I do not know if the government would accept my application for Social Security Disability, but I have a legitimate argument since my condition meets their guidelines – in my opinion. Obviously, I will not apply because I do not believe in becoming a burden on other taxpayers. Besides, I force myself to do things even if they are harder or more uncomfortable to perform – type on the computer, rock climb, hike, bike, etc. As soon as I stop fighting is the minute this disorder completely controls my life. Just because it is uncomfortable for me to do things does not mean I should give up and become a burden on not only American taxpayers, but my wife.


  1. The question of Social Security is a difficult one for me. On the most basic level I don’t believe the program is Constitutional. But I understand the reasons for it and I don’t think it’s going away.

    A lot of my fellow bloggers don’t understand this but I don’t like the notion of means-testing for Social Security. That’s not because I’m so eager to collect, but it has to do with honesty within the gov’t. SS was sold as an insurance program. You contribute so much and if you live to a certain age you receive a defined monthly payment.
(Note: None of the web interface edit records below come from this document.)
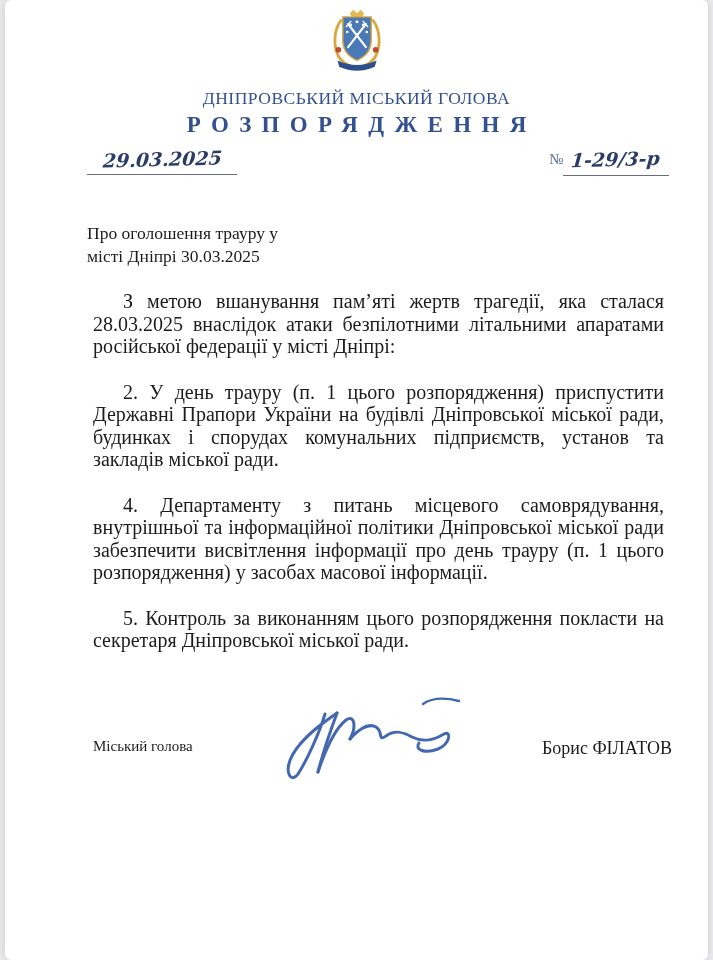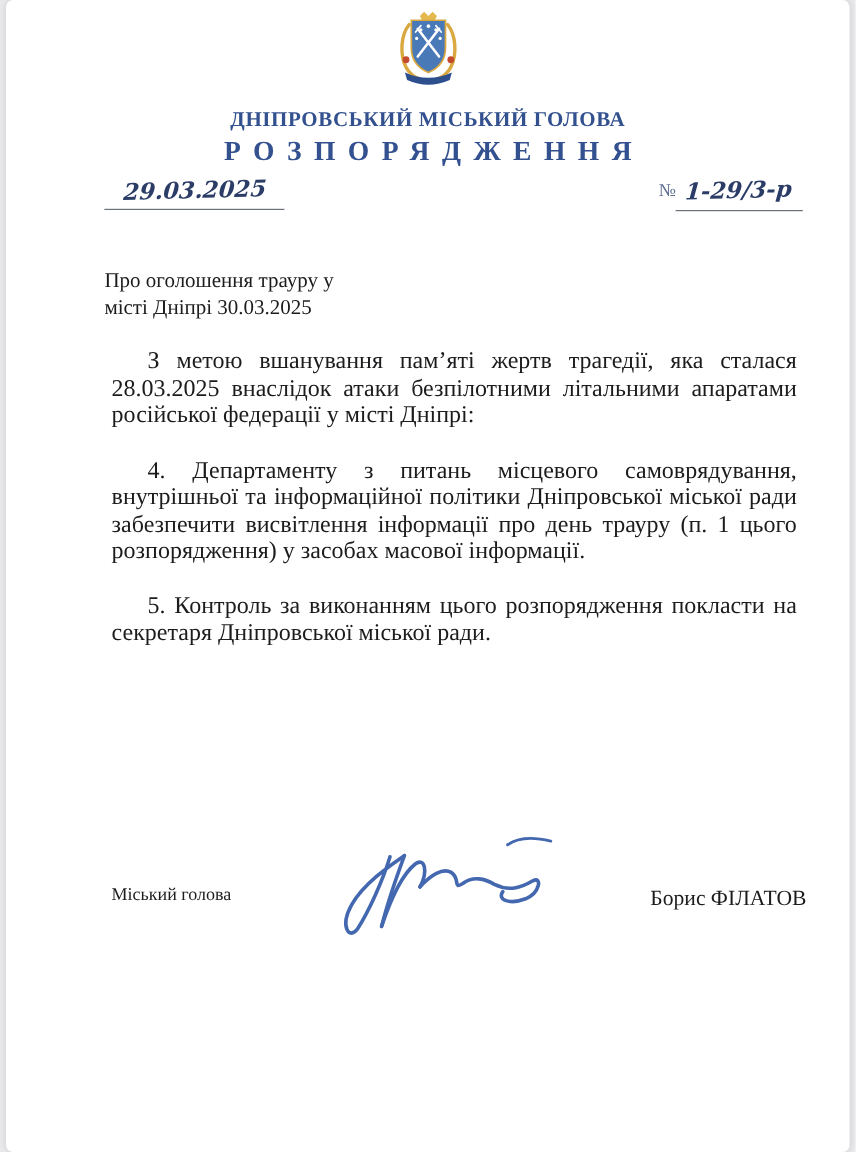--- a/index.html
+++ b/index.html
@@ -22,21 +22,21 @@
     position: absolute;
     top: 8px; left: 0; right: 0;
     text-align: center;
   }
   .emblem { display: inline-block; }
   .org-name {
     margin-top: 12px;
     font-size: 17.5px;
     letter-spacing: 0.5px;
     color: #33518f;
-    font-weight: 700;
+    font-weight: 400;
   }
   .doc-type {
     margin-top: 3px;
     font-size: 23px;
     font-weight: bold;
     letter-spacing: 0.45em;
     text-indent: 0.45em; 
     color: #33518f;
   }
   
@@ -157,20 +157,21 @@
     <span class="no-label">№</span><span class="number-underline"><span class="hand">1-29/3-р</span></span>
   </div>
 
   <div class="subject">
     <div>Про оголошення трауру у</div>
     <div>місті Дніпрі 30.03.2025</div>
   </div>
 
   <div class="body-text">
     <p>З метою вшанування пам’яті жертв трагедії, яка сталася 28.03.2025 внаслідок атаки безпілотними літальними апаратами російської федерації у місті Дніпрі:</p>
+    <p>2. У день трауру (п. 1 цього розпорядження) приспустити Державні Прапори України на будівлі Дніпровської міської ради, будинках і спорудах комунальних підприємств, установ та закладів міської ради.</p>
     <p>4. Департаменту з питань місцевого самоврядування, внутрішньої та інформаційної політики Дніпровської міської ради забезпечити висвітлення інформації про день трауру (п. 1 цього розпорядження) у засобах масової інформації.</p>
     <p>5. Контроль за виконанням цього розпорядження покласти на секретаря Дніпровської міської ради.</p>
   </div>
 
   <div class="sig-position">Міський голова</div>
 
   <span class="sig-image">
     <svg width="210" height="100" viewBox="0 0 210 100" xmlns="http://www.w3.org/2000/svg">
       <g fill="none" stroke="#4468b0" stroke-width="3" stroke-linecap="round">
         <path d="M52,22 C46,42 34,68 25,82 C18,92 10,80 20,62 C31,43 54,28 64,21"></path>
When we means-test that it becomes, to a large extent, a wealth transfer program in which more successful Americans are funding the retirements of less successful Americans. I see nothing wrong with ASKING wealthier Americans to forego their payments from SS. But to simply decide to take it smacks of Marxism to me.

    Like my deceased brother-in-law, Paul, I admire your determination to be self-supporting, Patrick. There aren’t a lot of people who would do the same.

  2. Yes, my brother makes the same argument. He says you will turn an insurance program into a welfare program. But you have it right, people can elect not to accept their SS.